Een vriendin van mij had het volgende commentaar op de berichten over de kredietcrisis: “Ik ben zo blij dat iedereen nu kredietcrisis heeft. Ik heb die namelijk al jaren!” In haar grapje schuilt een belangrijke waarheid. Layard verwijst naar verschillende studies die aantonen dat het individuele geluk van mensen (zoals ze dit subjectief beleven) daalt als het inkomen van anderen stijgt. Zo zal mijn individuele geluk stijgen als ik 1% meer verdien dan de mensen om me heen, maar het daalt in nog grotere mate (1/3 meer) als de mensen om mij heen 1% meer verdienen dan ik. Dit doet mij denken aan de eindeloze discussies onder vroegere collega’s over uitgekeerde bonussen. “Waarom heeft zij meer gekregen dan ik? Ik heb toch ook heel veel extra tijd gestoken in project X?” De bonus van de ene collega zorgt voor een daling van het geluk van de andere collega’s. Het door mensen gewenste of beoogde inkomen wordt grotendeels bepaald door wat hun referentiegroep, de mensen in hun omgeving, verdient. Als dat inkomen daalt, geeft dat een bepaalde rust. De noodzaak om te concurreren en bij te blijven verdwijnt plotseling. “Je kunt gewoon blijven waar je bent zonder achter te blijven op de anderen”, zo omschrijft Juliet Schor, econoom aan Boston College en schrijfster van verschillende boeken over consumptie, het.
Daarnaast speelt gewenning of “adaptation” in psychologisch jargon, een belangrijke rol. Een levensstandaard is vergelijkbaar met een verslaving aan drugs of alcohol, zo legt Layard uit. Eerst ben je blij met een verhoging van je levensstandaard, maar al snel ben je weer terug op het oude geluksniveau. Je hebt steeds meer nodig om datzelfde geluksniveau te bereiken. Zo kom je terecht op een “hedonic treadmill” die mensen zelfs ongelukkiger kan maken. Hoewel je niet aan alles kunt wennen (Layard noemt bijvoorbeeld extreme geluidsoverlast of de zorg voor iemand met Alzheimer), raken we het meest gemakkelijk gewend aan materiële bezittingen.

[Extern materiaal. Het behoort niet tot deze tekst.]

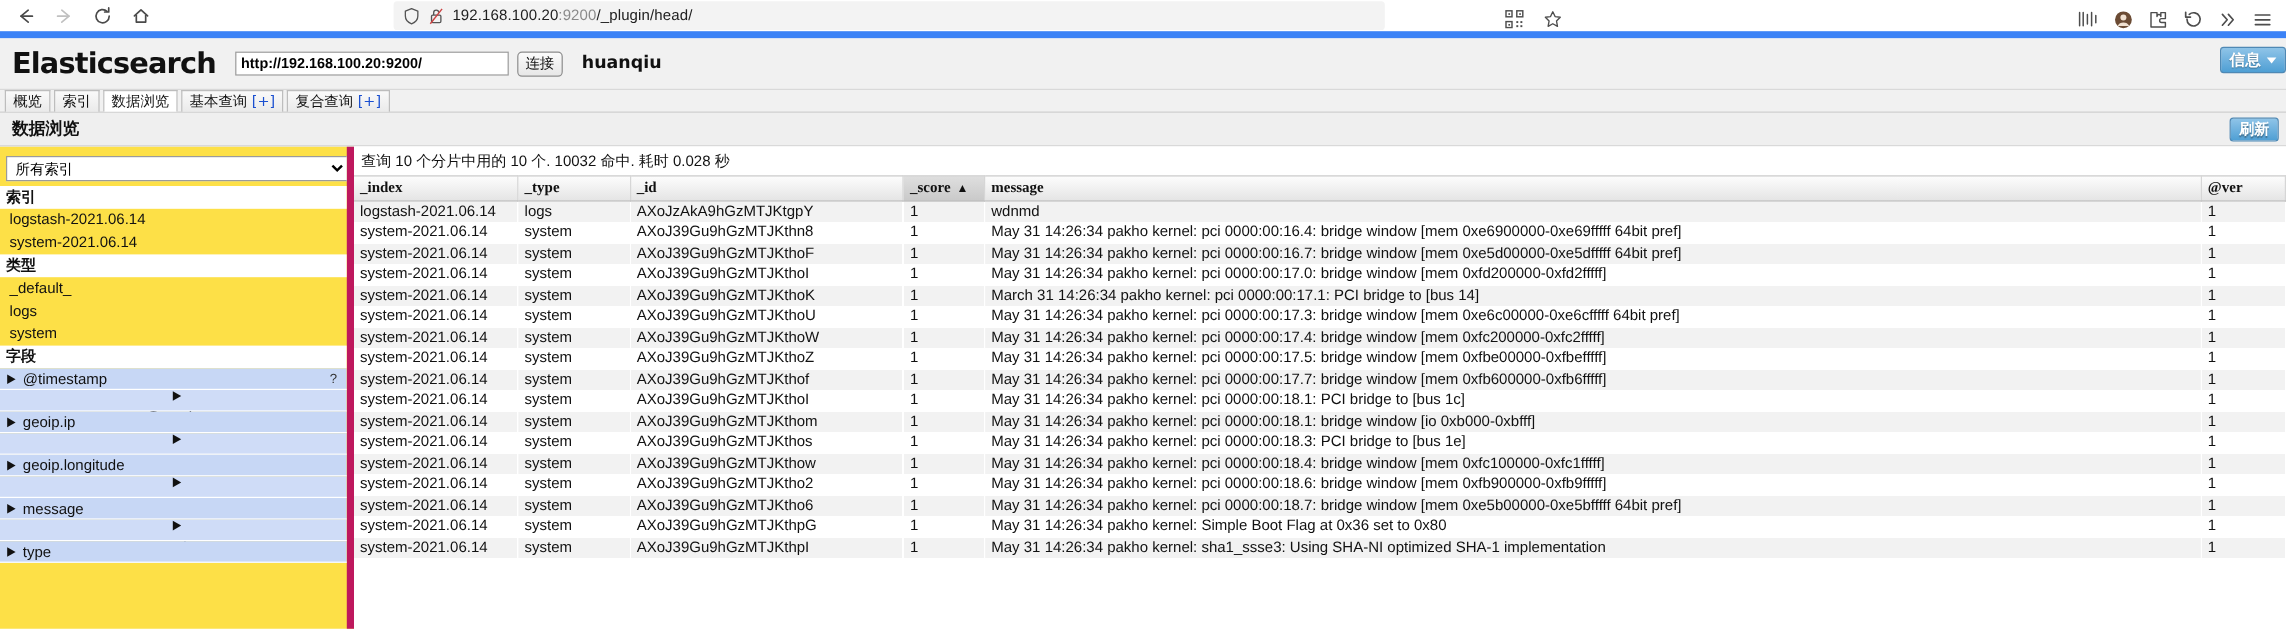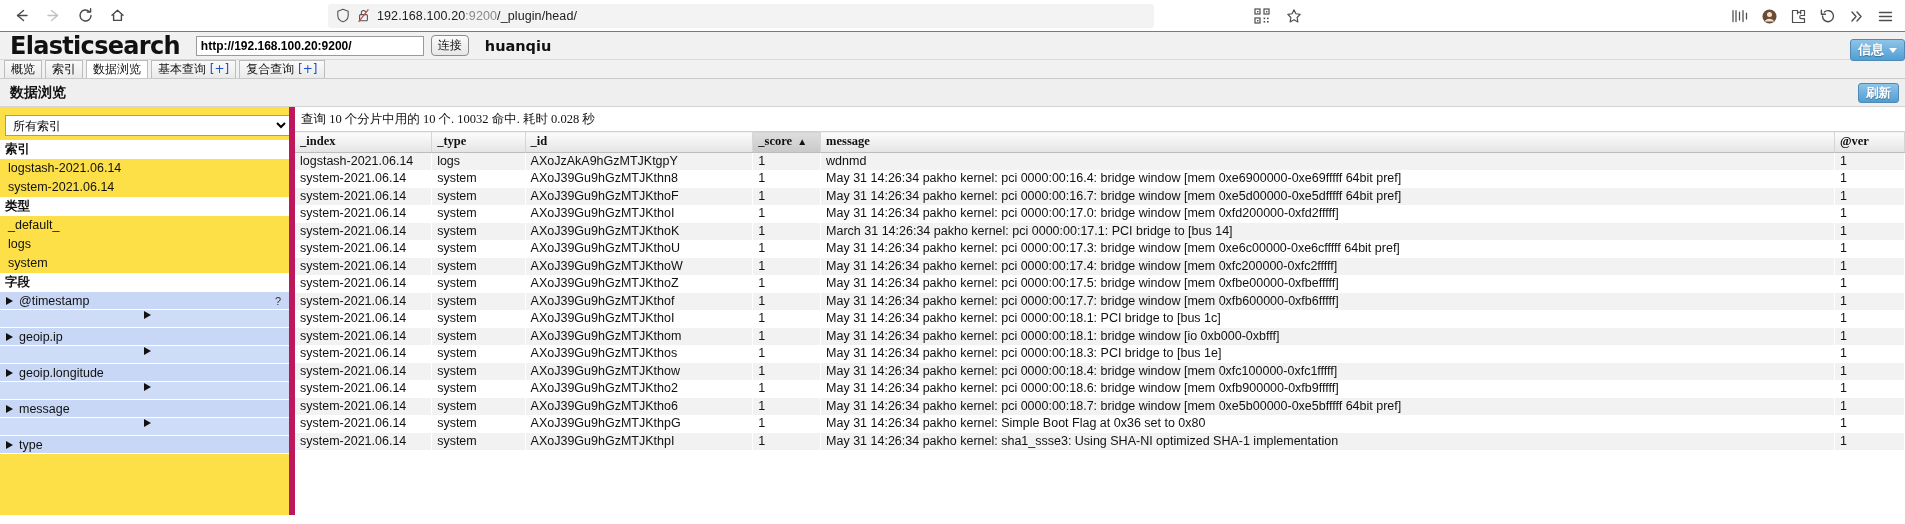"192.168.100.20:9200/_plugin/head/" #browser-bar { border-bottom: 1px solid #3b82f6 -> 6px solid #3b82f6 }
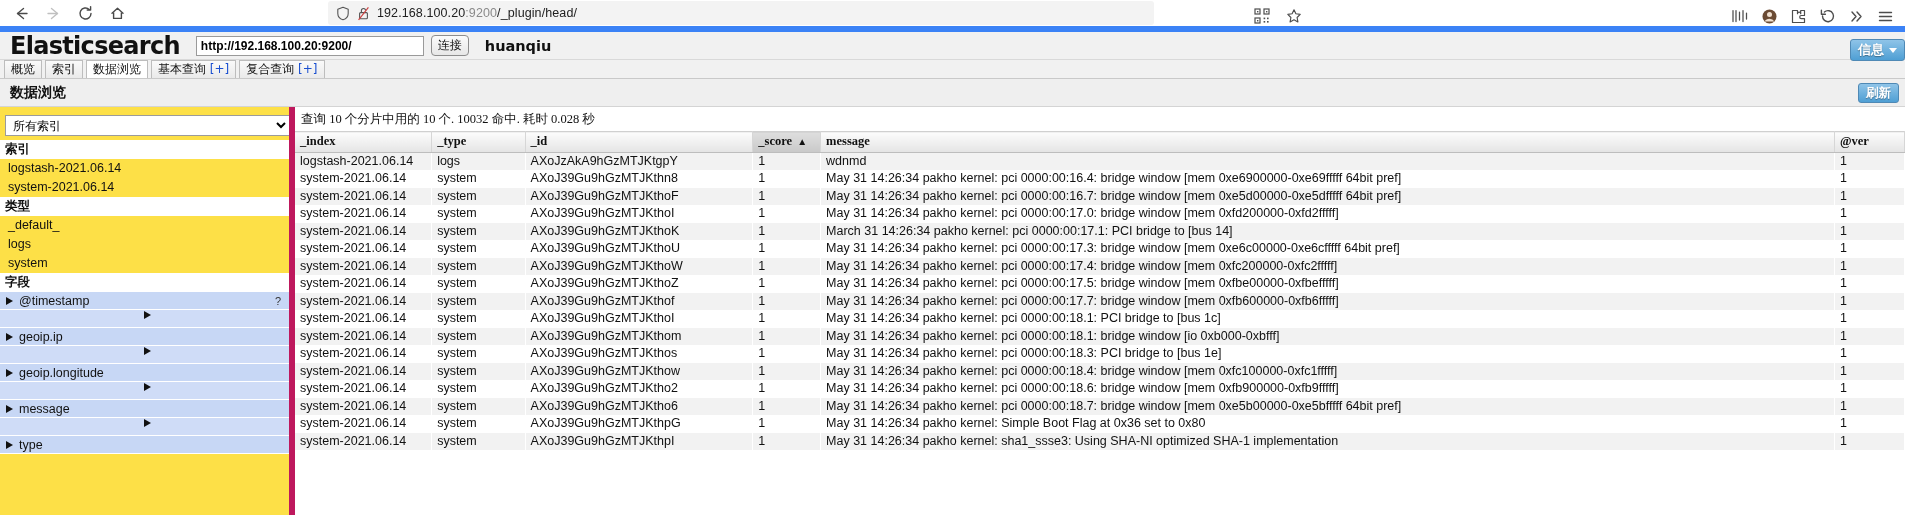"Elasticsearch" #es-header { height: 28px -> 43px }
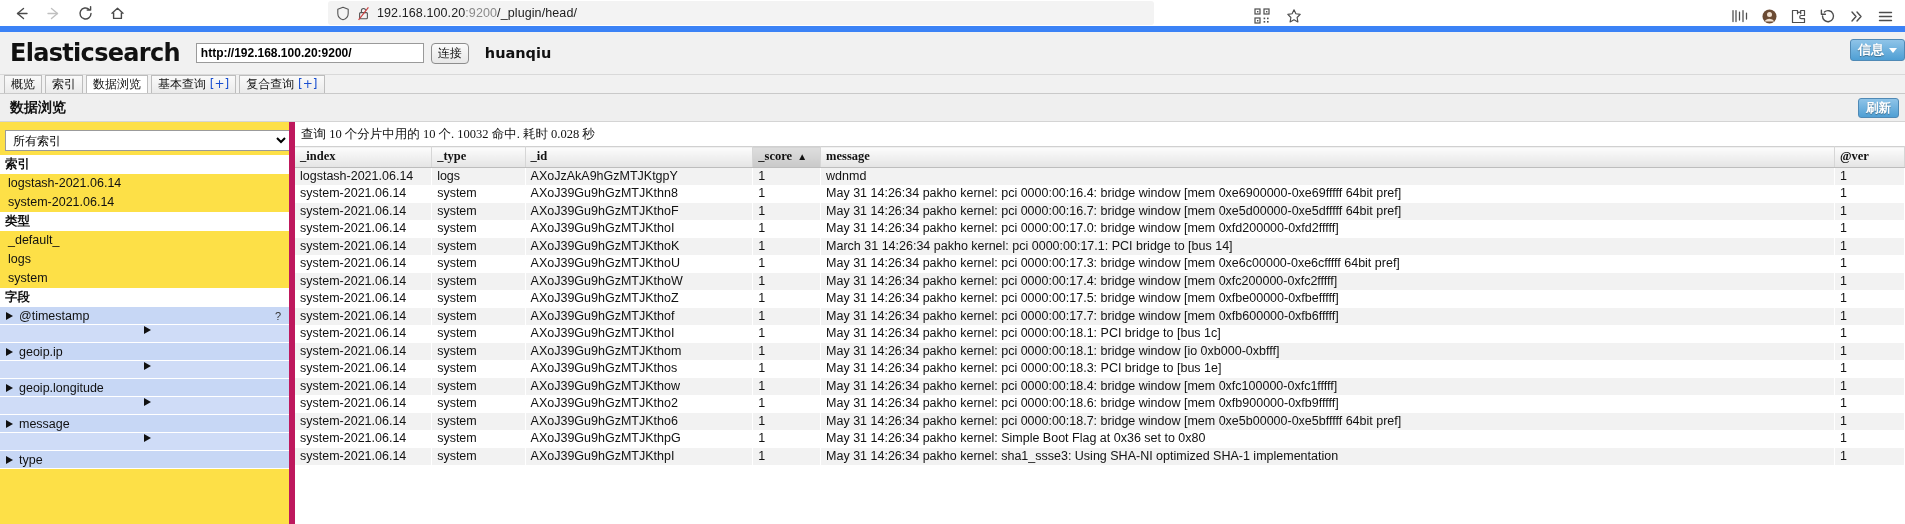"查询 10 个分片中用的 10 个." #status-line { font-family: Liberation Serif, serif -> Liberation Sans, sans-serif }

Dit is dan ook een andere belangrijke reden waarom een hoger inkomen de meeste mensen in de westerse wereld uiteindelijk niet gelukiger maakt. Basisbehoeften zoals het horen bij een groep, het hebben van goede familierelaties en een goede gezondheid, blijken veel belangrijker te zijn voor het geluk van een individu.

Maar waarom zijn we de afgelopen decennia dan toch zo extreem gericht geweest op het verkrijgen van meer geld, terwijl we er niet gelukkiger van werden? Volgens Bill McKibben, schrijver van het boek “Deep Economy” (2007) is het antwoord hierop simpel: we zijn iets blijven doen, omdat het in het verleden heeft gewerkt, terwijl het nu geen effect meer heeft of zelfs schadelijk is. Toen we nog honger hadden en kou leden, maakte meer geld ons echt gelukkiger. Daarom zijn we blijven aannemen dat dit in de toekomst ook zo zal werken. Mensen maken die fout aan de lopende band, aldus Mc Kibben. “Twee bier maakte me blij, dus tien bier zal zorgen dat ik me nog vijf keer zo goed voel”, zo werkt de denkfout.

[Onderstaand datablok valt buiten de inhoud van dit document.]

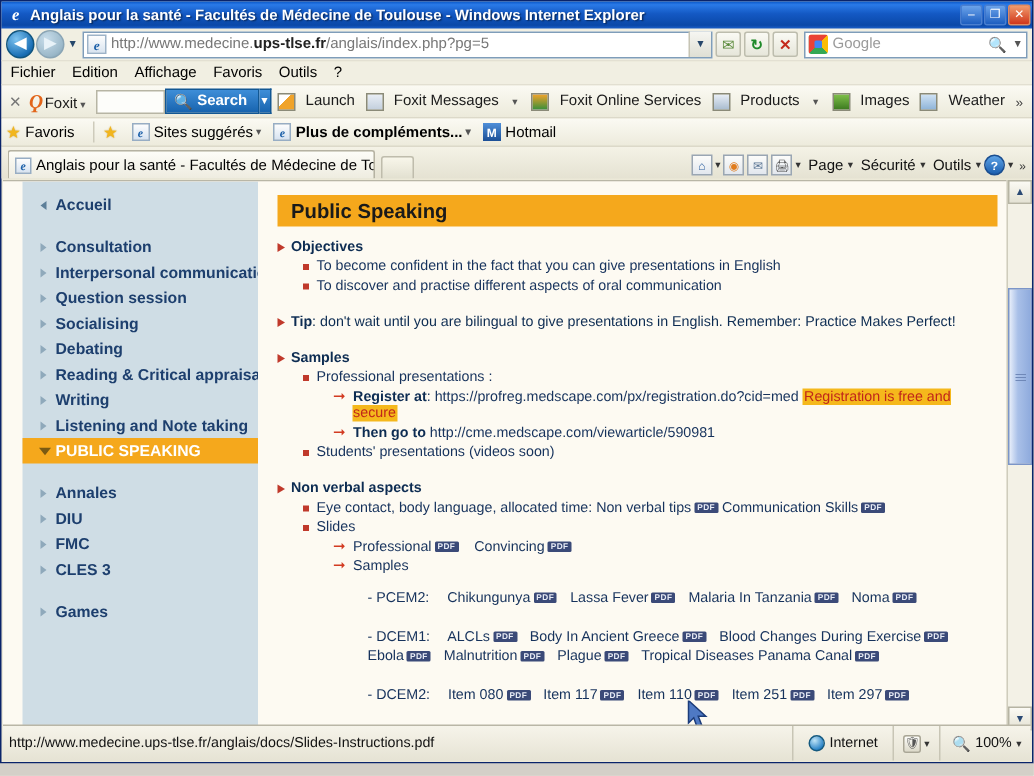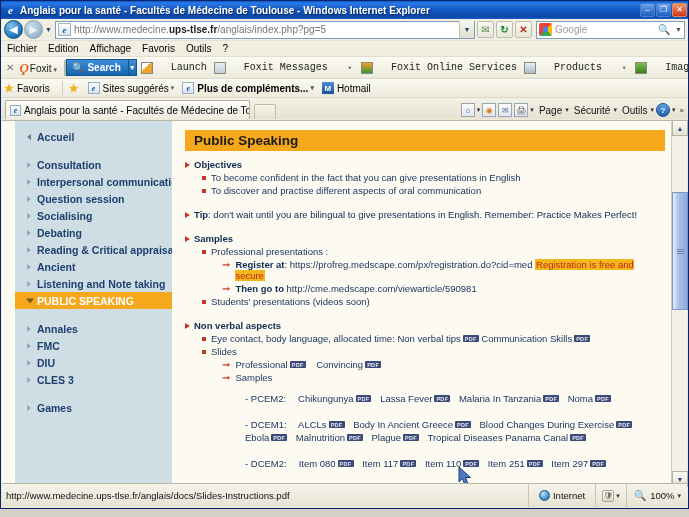"Launch" .fxitem { font-family: Liberation Mono, monospace -> none; gap: 18px -> 7px }
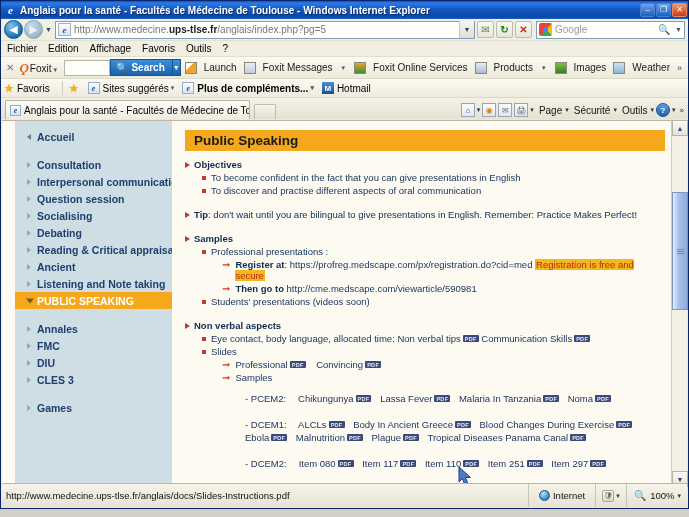"Ancient" span { text: Ancient -> Writing }
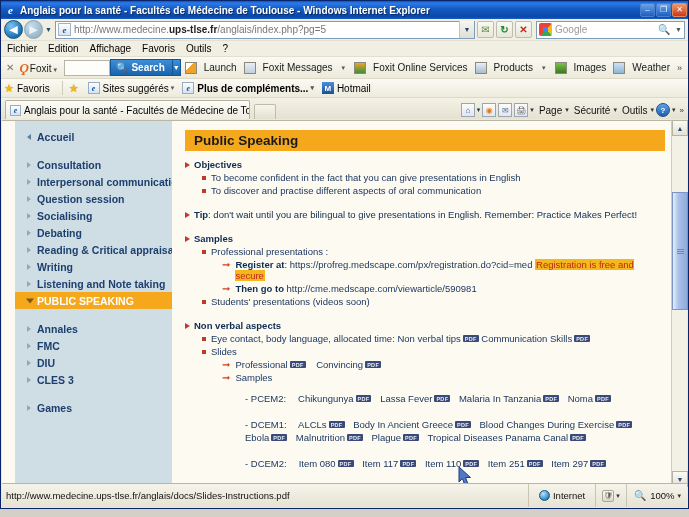"FMC" div.navrow { order: before "DIU" -> after "DIU" }
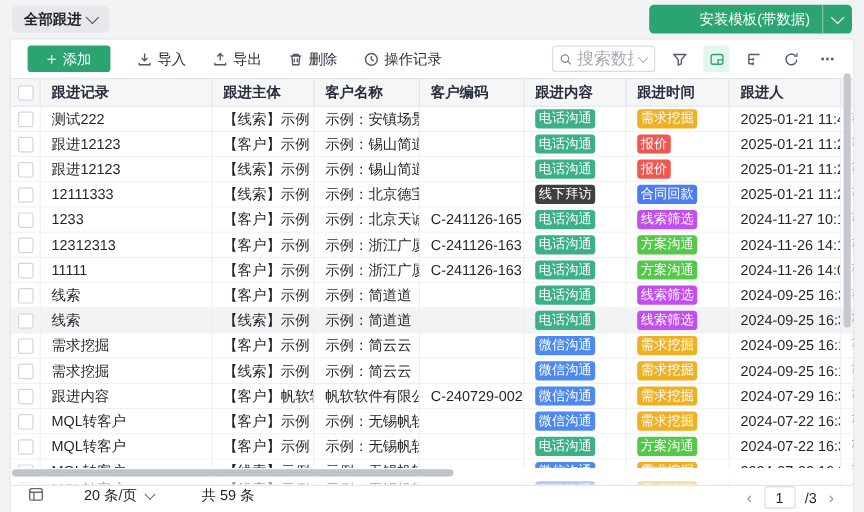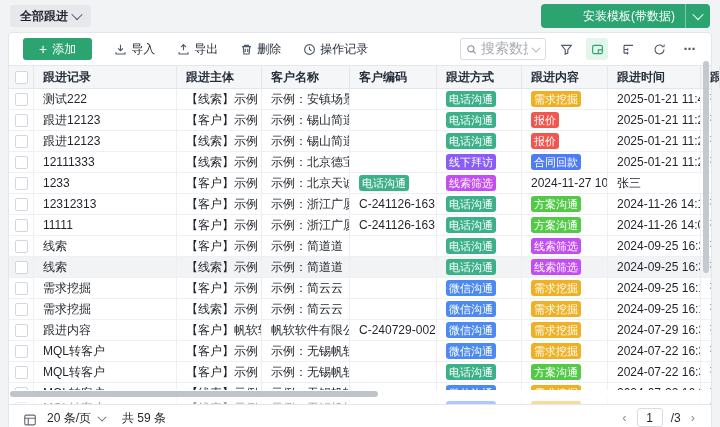"跟进方式" div.cell { html: <div>跟进方式</div> -> none }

Daniel Gilbert, professor psychologie aan Harvard, stelt het in zijn boek “Stumbling on Happiness” (2005) iets gecompliceerder: omdat het streven naar meer geld zorgt voor de instandhouding van het economische systeem zelf waarin iedereen streeft naar meer geld, blijft iedereen streven naar meer geld. Hij noemt dit het principe van de “superreplicator”: als mensen iets geloven wat niet waar is (zoals dat geld gelukkig maakt boven een bepaalde ondergrens), maar dit geloof stimuleert wel een stabiele samenleving waarin ditzelfde onjuiste geloof gemakkelijk kan worden doorgegeven, dan zal dit onjuiste geloof in stand blijven. Een soort vicieuze cirkel dus.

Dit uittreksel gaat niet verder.